In 1998, Richard Simmons released the first of many “Sweatin’ to the Oldies” videos. The videos featured Simmons prancing around in front of a crowd doing exercises to classic songs like “Great Balls of Fire” and “It’s My Party.”
I always liked Richard Simmons. While most exercise instructors catered to the already healthy, Simmons targeted heavier people who wanted to lose weight. Instead of featuring models, Simmons’ videos starred real people who wanted to get healthy.
Simmons said the key to exercising was not realizing you were exercising. So he paired music with dancing, and before viewers realized it, they were losing weight while boogying to hits of yesteryear.
One of today’s exercise crazes is spin classes. Like Simmons’ aerobics classes of old, spin classes feature a leader instructing a group of people riding stationary bikes. For those who would prefer to exercise at home, some bikes come equipped with a tablet that lets riders watch spin classes. Other videos make the rider look like he is biking over some rough terrain or is touring an exotic locale.
One of the biggest names in stationary bikes is Peloton. Since launching in 2012, Peloton has sold hundreds of thousands of bikes to diehard fans. Riders can work out to thousands of interactive training videos that pair biking with great music. The problem is, music publishers claim Peloton is using the music without permission.
So earlier this year, a group of nine music publishers, all members of the National Music Publishers’ Association, sued Peloton. According to the suit, Peloton used songs from popular artists, such as Bruno Mars, Justin Timberlake and Lady Gaga, without first obtaining synchronization, or “sync,” licenses, which give an entity permission to release a song in video format. The complaint sought more than $150 million in damages.
However, after analyzing thousands of recorded workout classes, the music publishers discovered an additional 1,200 allegedly infringing songs. So earlier this month, the plaintiffs asked to amend their complaint to include new co-plaintiffs and double the amount of requested damages to more than $300 million.
“Indeed, it is only as a result of initial discovery in this lawsuit that the full scope and extent of Peloton’s unlawful infringement has started to come into focus,” states the proposed amended complaint. “Those newly discovered works include some of the most famous and popular songs ever recorded, such as ‘Georgia on My Mind,’ ‘I Can See for Miles’ and ‘I Saw Her Standing There.’”
Peloton responded to the initial lawsuit by asserting counterclaims, alleging that music publishers have violated antitrust law. Peloton claims the NMPA “has instigated a coordinated effort” with some of its members “to fix prices and to engage in a concerted refusal to deal with Peloton.” The music publishers have denied any collusion and moved to dismiss the antitrust counterclaims.

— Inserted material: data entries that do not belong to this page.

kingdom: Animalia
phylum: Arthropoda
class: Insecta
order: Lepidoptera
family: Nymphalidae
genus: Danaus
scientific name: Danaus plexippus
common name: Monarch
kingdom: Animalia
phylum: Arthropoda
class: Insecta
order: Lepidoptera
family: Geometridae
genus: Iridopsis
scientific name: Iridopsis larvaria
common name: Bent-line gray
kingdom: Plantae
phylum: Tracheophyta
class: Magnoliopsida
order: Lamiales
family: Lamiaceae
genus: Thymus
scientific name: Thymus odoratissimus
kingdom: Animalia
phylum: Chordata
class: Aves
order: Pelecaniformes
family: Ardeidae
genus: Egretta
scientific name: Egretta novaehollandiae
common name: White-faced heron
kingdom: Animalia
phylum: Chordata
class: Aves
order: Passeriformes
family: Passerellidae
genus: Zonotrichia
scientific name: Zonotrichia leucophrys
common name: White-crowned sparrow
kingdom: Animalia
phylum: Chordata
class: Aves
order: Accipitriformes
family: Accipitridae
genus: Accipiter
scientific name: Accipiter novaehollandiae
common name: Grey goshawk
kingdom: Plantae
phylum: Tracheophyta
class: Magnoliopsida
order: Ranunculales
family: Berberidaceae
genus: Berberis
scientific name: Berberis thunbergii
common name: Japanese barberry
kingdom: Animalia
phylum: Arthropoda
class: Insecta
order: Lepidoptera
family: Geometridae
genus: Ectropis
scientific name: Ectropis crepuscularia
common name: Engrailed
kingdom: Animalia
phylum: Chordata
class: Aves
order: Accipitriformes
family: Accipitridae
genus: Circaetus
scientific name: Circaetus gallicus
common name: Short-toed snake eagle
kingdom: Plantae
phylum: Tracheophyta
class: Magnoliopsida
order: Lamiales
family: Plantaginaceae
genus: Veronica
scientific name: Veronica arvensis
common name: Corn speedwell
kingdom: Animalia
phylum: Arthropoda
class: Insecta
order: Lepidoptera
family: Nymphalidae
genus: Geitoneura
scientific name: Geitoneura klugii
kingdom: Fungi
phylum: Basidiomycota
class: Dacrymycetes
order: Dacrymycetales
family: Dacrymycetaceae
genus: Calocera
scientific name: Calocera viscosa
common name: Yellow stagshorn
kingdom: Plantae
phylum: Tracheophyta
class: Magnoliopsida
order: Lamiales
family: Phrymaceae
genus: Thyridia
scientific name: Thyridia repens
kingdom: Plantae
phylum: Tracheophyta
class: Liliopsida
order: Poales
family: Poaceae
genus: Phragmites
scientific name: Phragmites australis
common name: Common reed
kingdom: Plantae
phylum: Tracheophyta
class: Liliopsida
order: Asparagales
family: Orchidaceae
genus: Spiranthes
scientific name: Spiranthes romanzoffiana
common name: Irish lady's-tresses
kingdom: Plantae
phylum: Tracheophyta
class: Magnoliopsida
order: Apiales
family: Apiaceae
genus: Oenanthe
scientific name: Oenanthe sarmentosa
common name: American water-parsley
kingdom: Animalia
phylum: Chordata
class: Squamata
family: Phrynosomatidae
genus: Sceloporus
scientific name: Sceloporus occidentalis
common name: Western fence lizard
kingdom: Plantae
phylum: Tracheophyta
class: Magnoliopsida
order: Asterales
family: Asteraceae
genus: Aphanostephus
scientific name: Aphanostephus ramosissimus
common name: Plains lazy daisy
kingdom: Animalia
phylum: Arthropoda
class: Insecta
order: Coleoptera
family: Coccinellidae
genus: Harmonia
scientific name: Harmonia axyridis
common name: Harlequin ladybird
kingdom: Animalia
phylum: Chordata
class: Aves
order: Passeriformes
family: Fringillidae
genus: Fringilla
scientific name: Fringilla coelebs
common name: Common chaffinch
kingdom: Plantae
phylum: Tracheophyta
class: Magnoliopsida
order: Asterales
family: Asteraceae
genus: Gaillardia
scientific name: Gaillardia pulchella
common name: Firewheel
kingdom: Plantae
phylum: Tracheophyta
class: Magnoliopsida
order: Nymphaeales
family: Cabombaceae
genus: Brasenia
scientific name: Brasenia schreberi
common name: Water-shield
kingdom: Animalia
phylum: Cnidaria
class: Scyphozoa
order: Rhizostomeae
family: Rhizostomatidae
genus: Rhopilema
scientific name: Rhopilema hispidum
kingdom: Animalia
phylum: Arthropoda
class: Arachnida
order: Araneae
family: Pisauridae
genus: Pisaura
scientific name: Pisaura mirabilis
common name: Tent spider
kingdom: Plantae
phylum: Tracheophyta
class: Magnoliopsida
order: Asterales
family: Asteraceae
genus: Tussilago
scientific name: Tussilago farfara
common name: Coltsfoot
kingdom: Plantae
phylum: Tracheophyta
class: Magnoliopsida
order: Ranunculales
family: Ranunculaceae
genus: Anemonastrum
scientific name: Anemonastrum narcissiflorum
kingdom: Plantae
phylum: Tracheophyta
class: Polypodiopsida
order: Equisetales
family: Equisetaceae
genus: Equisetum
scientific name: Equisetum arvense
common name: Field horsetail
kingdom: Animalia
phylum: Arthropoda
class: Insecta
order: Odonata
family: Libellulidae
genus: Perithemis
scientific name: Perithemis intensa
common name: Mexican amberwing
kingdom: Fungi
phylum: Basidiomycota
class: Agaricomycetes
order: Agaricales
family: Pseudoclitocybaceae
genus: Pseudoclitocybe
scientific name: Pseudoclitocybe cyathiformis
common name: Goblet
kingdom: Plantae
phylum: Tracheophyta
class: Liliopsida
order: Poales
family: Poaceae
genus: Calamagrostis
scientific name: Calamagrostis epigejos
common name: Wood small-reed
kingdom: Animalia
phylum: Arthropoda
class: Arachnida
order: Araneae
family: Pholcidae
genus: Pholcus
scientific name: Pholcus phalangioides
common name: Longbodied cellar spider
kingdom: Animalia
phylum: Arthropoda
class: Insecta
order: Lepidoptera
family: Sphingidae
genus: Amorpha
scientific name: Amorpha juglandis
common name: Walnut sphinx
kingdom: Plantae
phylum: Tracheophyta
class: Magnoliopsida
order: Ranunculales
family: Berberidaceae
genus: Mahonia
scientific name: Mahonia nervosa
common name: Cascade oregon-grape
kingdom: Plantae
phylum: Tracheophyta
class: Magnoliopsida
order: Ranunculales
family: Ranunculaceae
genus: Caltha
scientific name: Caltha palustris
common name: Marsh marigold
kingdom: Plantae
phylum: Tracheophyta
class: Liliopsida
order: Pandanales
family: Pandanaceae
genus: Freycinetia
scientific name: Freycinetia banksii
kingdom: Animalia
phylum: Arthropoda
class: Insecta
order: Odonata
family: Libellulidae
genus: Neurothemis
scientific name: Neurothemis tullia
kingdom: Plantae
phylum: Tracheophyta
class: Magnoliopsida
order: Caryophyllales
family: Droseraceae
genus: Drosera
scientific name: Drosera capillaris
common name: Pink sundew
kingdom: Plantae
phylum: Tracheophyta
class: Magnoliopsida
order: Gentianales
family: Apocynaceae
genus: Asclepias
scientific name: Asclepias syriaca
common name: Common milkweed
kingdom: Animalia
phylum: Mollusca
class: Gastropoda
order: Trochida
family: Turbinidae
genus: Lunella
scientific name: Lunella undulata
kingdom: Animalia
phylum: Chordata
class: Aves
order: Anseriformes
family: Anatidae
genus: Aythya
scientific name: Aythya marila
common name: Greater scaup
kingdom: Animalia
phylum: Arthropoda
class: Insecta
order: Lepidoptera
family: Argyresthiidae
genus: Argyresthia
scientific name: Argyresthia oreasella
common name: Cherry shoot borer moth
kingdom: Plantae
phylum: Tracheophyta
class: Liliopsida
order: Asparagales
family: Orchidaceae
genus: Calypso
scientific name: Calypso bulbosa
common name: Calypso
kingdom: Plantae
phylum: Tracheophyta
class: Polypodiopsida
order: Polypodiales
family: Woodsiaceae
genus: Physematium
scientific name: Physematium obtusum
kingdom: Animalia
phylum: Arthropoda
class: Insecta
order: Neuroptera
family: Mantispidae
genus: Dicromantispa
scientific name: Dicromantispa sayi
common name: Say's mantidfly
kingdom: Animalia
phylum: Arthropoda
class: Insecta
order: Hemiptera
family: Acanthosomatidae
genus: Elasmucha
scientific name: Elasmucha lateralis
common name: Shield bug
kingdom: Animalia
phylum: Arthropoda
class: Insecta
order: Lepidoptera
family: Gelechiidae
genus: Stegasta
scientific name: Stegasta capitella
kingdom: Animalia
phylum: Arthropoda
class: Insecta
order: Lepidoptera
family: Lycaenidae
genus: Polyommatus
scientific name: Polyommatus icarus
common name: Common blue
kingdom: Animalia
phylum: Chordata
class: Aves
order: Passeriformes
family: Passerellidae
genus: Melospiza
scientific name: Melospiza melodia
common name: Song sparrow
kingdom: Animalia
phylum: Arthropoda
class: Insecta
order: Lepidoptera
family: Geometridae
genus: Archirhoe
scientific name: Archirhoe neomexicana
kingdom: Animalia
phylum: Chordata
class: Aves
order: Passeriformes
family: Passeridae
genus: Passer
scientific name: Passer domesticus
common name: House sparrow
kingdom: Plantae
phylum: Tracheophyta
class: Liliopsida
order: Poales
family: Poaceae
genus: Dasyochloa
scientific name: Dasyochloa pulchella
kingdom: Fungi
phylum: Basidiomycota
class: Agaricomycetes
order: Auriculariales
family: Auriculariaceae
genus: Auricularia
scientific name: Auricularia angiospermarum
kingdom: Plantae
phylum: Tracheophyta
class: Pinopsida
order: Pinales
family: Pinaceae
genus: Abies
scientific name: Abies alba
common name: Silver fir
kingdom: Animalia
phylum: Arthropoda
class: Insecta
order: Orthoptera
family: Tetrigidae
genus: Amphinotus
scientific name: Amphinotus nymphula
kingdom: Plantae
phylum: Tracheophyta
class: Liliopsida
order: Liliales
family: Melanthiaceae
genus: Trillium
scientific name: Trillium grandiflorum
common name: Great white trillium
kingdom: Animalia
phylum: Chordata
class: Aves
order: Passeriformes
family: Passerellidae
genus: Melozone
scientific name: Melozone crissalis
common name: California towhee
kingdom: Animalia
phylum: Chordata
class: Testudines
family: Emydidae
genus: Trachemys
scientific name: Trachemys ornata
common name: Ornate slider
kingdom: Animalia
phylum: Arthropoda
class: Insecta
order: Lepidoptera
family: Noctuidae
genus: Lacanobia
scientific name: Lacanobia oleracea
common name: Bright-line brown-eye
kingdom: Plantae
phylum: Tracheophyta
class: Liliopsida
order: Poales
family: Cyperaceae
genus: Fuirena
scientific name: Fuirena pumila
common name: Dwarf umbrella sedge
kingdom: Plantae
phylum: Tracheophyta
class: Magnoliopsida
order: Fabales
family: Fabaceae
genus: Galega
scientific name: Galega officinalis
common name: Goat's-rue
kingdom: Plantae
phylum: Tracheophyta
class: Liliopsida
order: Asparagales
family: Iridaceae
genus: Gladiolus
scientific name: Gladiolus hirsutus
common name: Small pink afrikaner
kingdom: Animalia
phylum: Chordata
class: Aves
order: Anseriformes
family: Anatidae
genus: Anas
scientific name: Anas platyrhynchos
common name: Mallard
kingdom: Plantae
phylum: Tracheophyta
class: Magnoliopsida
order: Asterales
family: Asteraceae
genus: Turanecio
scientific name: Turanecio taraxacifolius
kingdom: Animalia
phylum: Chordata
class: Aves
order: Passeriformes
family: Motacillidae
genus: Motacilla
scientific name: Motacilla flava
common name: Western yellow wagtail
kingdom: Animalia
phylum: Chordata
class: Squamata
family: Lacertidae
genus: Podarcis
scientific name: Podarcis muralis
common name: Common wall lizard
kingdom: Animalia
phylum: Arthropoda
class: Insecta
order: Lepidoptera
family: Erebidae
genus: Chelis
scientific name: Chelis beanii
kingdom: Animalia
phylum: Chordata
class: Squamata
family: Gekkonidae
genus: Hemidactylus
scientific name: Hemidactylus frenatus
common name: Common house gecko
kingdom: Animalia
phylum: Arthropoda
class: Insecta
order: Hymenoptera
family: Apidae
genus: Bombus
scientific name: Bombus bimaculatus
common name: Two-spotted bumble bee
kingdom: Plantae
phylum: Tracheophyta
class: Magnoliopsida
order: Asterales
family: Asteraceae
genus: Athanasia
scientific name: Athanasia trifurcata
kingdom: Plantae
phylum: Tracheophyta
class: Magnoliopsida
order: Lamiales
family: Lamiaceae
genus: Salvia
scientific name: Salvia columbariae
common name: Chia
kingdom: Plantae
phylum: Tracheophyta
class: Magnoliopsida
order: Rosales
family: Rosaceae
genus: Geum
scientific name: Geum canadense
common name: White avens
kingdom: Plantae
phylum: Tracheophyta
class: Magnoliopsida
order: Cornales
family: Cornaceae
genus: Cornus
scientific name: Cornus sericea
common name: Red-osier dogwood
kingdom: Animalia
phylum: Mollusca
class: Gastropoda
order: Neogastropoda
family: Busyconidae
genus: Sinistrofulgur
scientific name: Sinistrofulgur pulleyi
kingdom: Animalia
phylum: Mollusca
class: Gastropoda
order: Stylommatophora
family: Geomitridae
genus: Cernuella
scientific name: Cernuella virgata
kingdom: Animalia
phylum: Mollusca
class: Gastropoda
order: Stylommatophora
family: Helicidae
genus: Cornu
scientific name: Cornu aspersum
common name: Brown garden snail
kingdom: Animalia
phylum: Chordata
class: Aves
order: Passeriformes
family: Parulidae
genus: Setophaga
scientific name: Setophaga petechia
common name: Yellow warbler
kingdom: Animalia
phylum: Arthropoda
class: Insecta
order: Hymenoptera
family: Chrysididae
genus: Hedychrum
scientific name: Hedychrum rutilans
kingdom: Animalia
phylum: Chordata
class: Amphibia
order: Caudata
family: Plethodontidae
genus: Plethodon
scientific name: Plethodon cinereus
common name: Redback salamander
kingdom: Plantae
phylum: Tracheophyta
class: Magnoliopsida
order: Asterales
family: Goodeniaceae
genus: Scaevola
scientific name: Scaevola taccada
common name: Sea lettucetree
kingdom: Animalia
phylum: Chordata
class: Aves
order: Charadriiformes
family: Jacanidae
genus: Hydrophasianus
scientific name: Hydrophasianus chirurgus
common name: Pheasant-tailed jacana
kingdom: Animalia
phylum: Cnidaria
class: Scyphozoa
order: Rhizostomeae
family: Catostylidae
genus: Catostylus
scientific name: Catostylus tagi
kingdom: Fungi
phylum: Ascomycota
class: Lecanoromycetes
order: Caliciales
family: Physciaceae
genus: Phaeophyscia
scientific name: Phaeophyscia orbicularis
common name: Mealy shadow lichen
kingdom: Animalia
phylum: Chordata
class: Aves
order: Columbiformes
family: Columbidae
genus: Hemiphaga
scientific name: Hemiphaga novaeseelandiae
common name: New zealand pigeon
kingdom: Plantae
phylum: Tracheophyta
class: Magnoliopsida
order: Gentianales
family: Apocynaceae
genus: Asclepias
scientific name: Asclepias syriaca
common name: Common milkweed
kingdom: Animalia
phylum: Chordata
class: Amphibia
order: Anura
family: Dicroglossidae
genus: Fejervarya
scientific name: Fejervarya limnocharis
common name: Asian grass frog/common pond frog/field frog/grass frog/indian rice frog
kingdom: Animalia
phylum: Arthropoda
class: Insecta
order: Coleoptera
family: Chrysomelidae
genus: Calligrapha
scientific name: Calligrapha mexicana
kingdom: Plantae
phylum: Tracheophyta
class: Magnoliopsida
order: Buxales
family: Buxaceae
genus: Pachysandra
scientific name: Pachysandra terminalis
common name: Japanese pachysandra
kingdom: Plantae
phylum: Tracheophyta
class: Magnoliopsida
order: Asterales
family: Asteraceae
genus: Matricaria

After the plaintiffs’ request to amend its complaint, Peloton claimed the company “intends to vigorously defend” itself in the suit and it looks forward to “pursuing our counterclaims.”
The timing of the suit is particularly troubling for Peloton, as the company is currently attempting to raise $500 million by offering its stock shares publicly through an IPO. In its S-1, the registration statement that lays out its business plans for public investors, the company has cited its difficulty in securing licenses as a risk factor.
Facing possible damages of $300 million, Peloton doesn’t need Richard Simmons to be sweating.